The rally hopes to place the “Battle for Trevalga” in the wider contexts of the challenges faced by Cornwall, such as its threatened heritage and lack of affordable housing for local people.

The event will take place in the village on Saturday, October 22 between 1pm and 3pm.

Speakers will include Cornwall based actor Stacey Guthrie who starred in the 2019 film Bait. The film deals with the tensions that arise between locals and tourists in a Cornish fishing village against a backdrop of second homes, short-term lets and gentrification.

Cath Navin, co-founder of First NOT Second Homes, will talk about the work her campaign group has been doing to highlight Cornwall’s housing crisis and to lobby for tighter controls on holiday homes.

Cornish bard and cultural consultant Ian Saltern will also be among those speaking at the rally. Ian is a member of the county council’s Cornish Minority Working Group which is committed to preserving and developing the distinct culture and identity of Cornish people.

Local musician Maria Tucker will launch her new “Song for Trevalga” which she’ll be singing both in English and Cornish. And the Warriors of Tintagel, who re-enact skirmishes between the native Britons and early Saxon invaders, will be fueling locals’ fighting spirit by attending in full battle dress.

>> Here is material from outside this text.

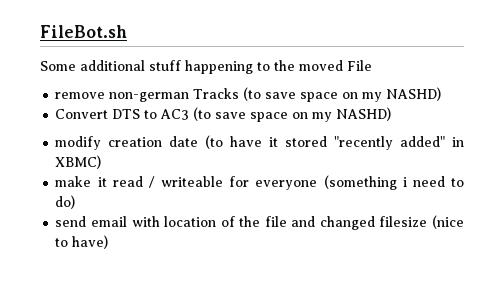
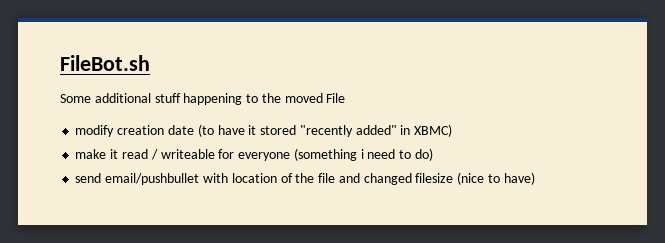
[55,87,442,102] [55,107,392,122] // remove non-german Tracks (to save space on my NASHD) // Convert DTS to AC3 (to save space on my NASHD) -> (346, 98) none
[90,216,127,227] email -> [105,173,200,185] email/pushbullet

Campaigners are urging as many people as possible to come along to the rally, armed with protest signs and banners if possible, to send the a loud and clear “Cornwall is not for sale” message to the Government, planning authorities and other influential bodies.

Battle for Trevalga Campaign Co-ordinator Serena Partrick says: “Our fight here in Trevalga is about saving a unique piece of living Cornish history for future generations.

“But there’s a much bigger battle to be fought and it needs to be fought by all people across Cornwall before Cornish identity, community and culture are lost forever.

“It’s already happening. Nurses, teachers, hospitality and care workers can’t afford to buy or rent a home within commuting distance of their workplace. More than 21,000 people are on the housing register in Cornwall while at the same time the county has more than 12,000 second homes and more than 11,000 holiday lets.

“We believe every Cornish individual or family should have a decent first home before anyone else gets the chance to price them out of the market by buying a rarely-used second home.”